**PROBLEM:** In the entries that follow, repeat exactly the lines from the one that has "Электрооснащение" through the one that has "GDaily File", but omit pictures.

----- RECORDS SHOWN

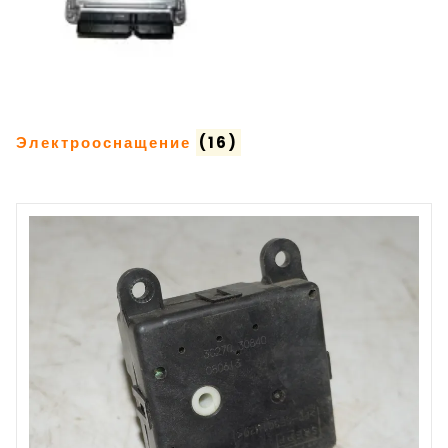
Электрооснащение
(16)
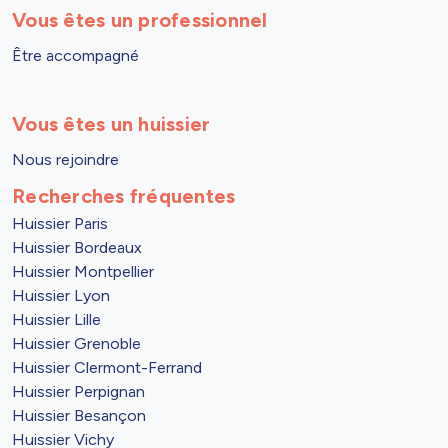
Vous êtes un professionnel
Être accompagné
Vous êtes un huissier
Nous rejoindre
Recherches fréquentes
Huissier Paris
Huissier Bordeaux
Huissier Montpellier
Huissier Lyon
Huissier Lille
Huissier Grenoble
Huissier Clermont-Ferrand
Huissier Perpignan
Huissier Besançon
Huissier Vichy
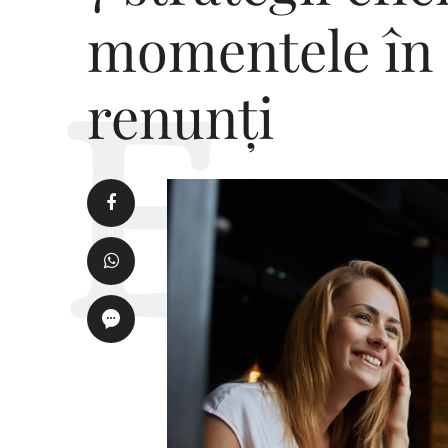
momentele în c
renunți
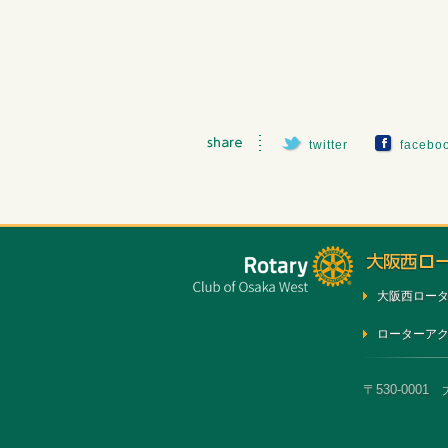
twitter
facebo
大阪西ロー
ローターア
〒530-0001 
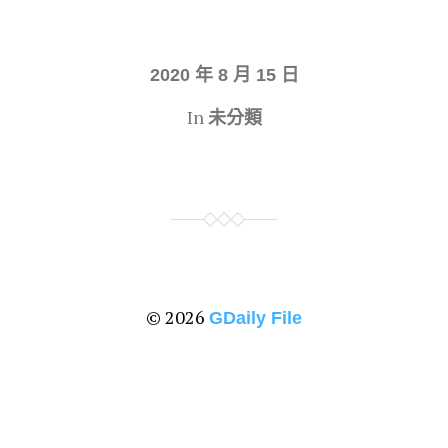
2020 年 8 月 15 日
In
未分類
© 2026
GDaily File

----------
----- RECORDS SHOWN

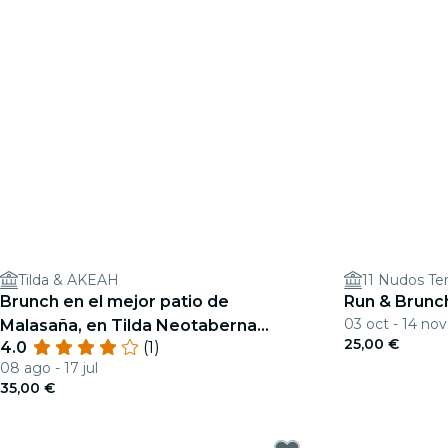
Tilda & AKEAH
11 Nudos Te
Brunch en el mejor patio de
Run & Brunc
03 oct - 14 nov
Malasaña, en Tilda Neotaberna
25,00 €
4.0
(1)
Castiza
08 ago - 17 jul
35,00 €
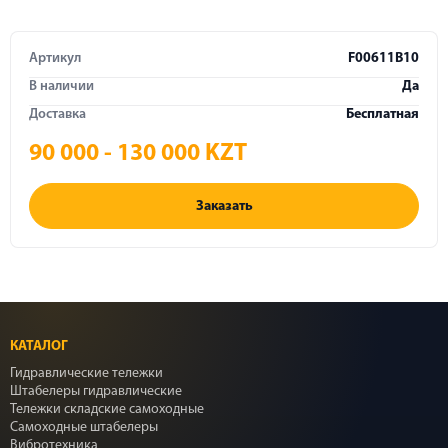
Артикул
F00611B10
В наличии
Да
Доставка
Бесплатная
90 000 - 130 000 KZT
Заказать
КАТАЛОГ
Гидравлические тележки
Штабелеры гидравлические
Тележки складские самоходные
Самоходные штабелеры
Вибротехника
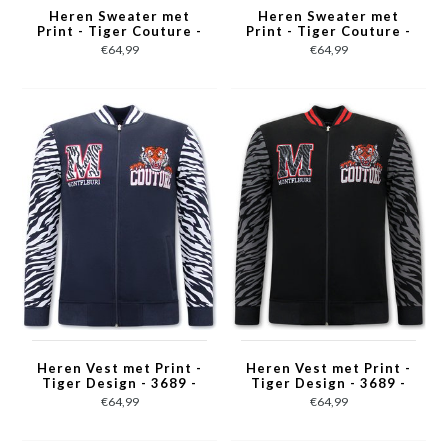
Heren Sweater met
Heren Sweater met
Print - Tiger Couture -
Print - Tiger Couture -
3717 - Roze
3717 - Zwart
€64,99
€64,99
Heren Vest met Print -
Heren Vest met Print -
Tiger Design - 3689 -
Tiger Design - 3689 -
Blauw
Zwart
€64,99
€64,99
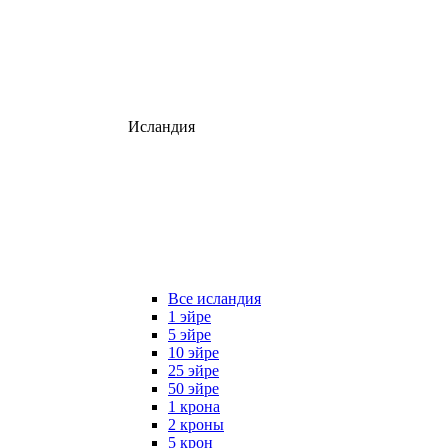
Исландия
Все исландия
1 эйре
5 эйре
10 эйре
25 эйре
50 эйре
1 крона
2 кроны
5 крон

----------

**SOLUTION:**
Электрооснащение
(16)
Vous êtes un professionnel
Être accompagné
Vous êtes un huissier
Nous rejoindre
Recherches fréquentes
Huissier Paris
Huissier Bordeaux
Huissier Montpellier
Huissier Lyon
Huissier Lille
Huissier Grenoble
Huissier Clermont-Ferrand
Huissier Perpignan
Huissier Besançon
Huissier Vichy
momentele în c
renunți
twitter
facebo
大阪西ロー
ローターア
〒530-0001 
2020 年 8 月 15 日
In
未分類
© 2026
GDaily File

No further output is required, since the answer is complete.